Но нас загнали в постели. Я из-под одеяла вылез тотчас же, лишь доктор ушел. А Сергей Валерианович махнул рукой:

— Буду терпеливо потеть под одеялом!

От скуки он вынудил, меня рассказать причину моих разбитых губ. Рассказывая о драке, я невольно вновь проникся тем моим душевным состоянием, которое предшествовало ей, то есть рассказу Вано о Саше в Персии. Я спросил Сергея Валериановича, известно ли ему о персидских событиях.

— Кажется, там наши интересы обеспечивает всего лишь одна казачья бригада, — припомнил он, спросив далее, что за нужда у меня случилась в таком вопросе.
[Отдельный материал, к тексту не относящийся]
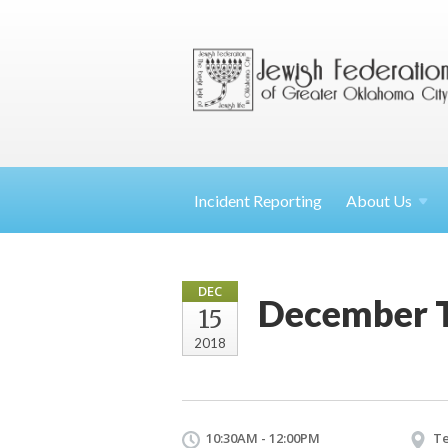
Incident Reporting
About
Us
DEC
December T
15
2018
10:30AM - 12:00PM
Te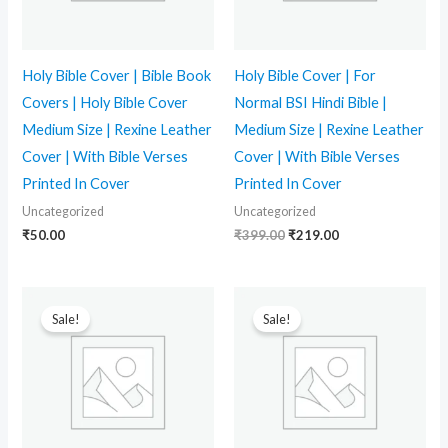
Holy Bible Cover | Bible Book
Holy Bible Cover | For
Covers | Holy Bible Cover
Normal BSI Hindi Bible |
Medium Size | Rexine Leather
Medium Size | Rexine Leather
Cover | With Bible Verses
Cover | With Bible Verses
Printed In Cover
Printed In Cover
Uncategorized
Uncategorized
₹
50.00
₹
399.00
₹
219.00
Original
Current
Original
Current
price
price
price
price
Sale!
Sale!
was:
is:
was:
is:
₹399.00.
₹259.00.
₹749.00.
₹350.00.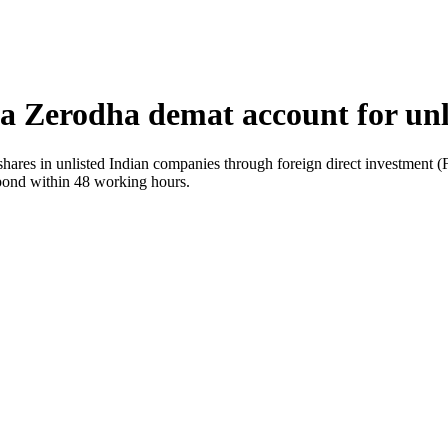
a Zerodha demat account for unl
shares in unlisted Indian companies through foreign direct investment 
pond within 48 working hours.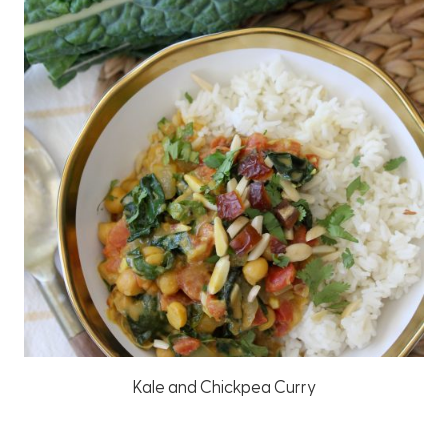
Kale and Chickpea Curry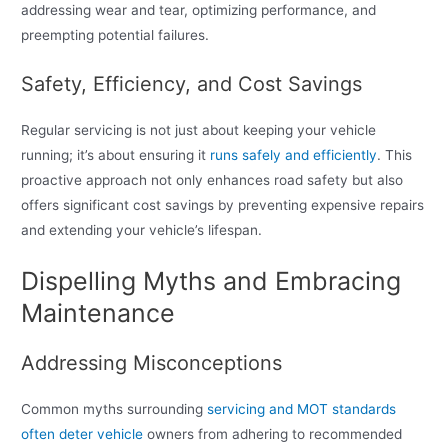
addressing wear and tear, optimizing performance, and
preempting potential failures.
Safety, Efficiency, and Cost Savings
Regular servicing is not just about keeping your vehicle
running; it’s about ensuring it
runs safely and efficiently
. This
proactive approach not only enhances road safety but also
offers significant cost savings by preventing expensive repairs
and extending your vehicle’s lifespan.
Dispelling Myths and Embracing
Maintenance
Addressing Misconceptions
Common myths surrounding
servicing and MOT standards
often deter vehicle
owners from adhering to recommended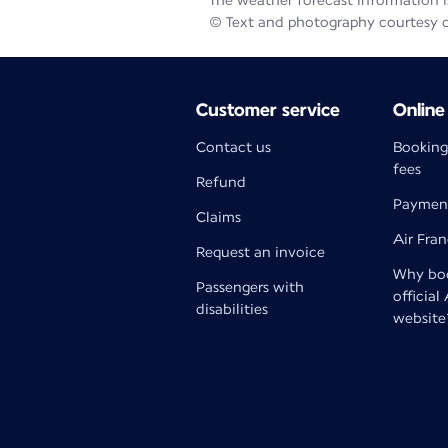
The weather forecast information is
© Text and photography courtesy 
Customer service
Online
Contact us
Booking
fees
Refund
Paymen
Claims
Air Fra
Request an invoice
Why boo
Passengers with
official
disabilities
website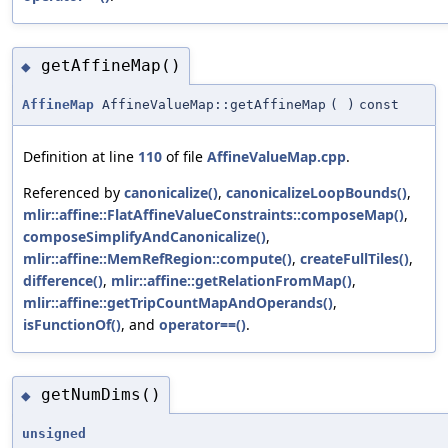
getAffineMap()
◆
AffineMap
AffineValueMap::getAffineMap
(
)
const
Definition at line
110
of file
AffineValueMap.cpp
.
Referenced by
canonicalize()
,
canonicalizeLoopBounds()
,
mlir::affine::FlatAffineValueConstraints::composeMap()
,
composeSimplifyAndCanonicalize()
,
mlir::affine::MemRefRegion::compute()
,
createFullTiles()
,
difference()
,
mlir::affine::getRelationFromMap()
,
mlir::affine::getTripCountMapAndOperands()
,
isFunctionOf()
, and
operator==()
.
getNumDims()
◆
unsigned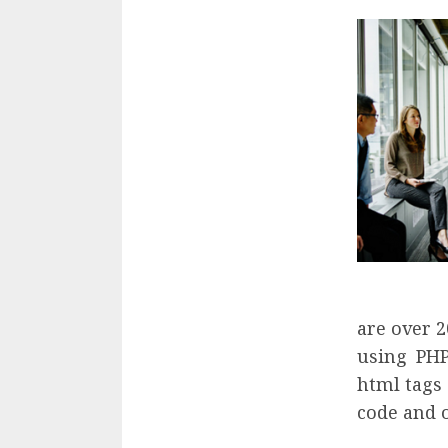
are over 2
using PHP
html tags 
code and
Рассказывать о Саше я не решился, а ответ свел к праздному любопытству, чем взмученность свою душевную только усугубил и не мог успокоиться до появления генерала.

Вихрем прошумел за дверями палаты госпитальный персонал, направляясь из глубин госпиталя к выходу — и мы сообразили: он появился. Я залег под одеяло.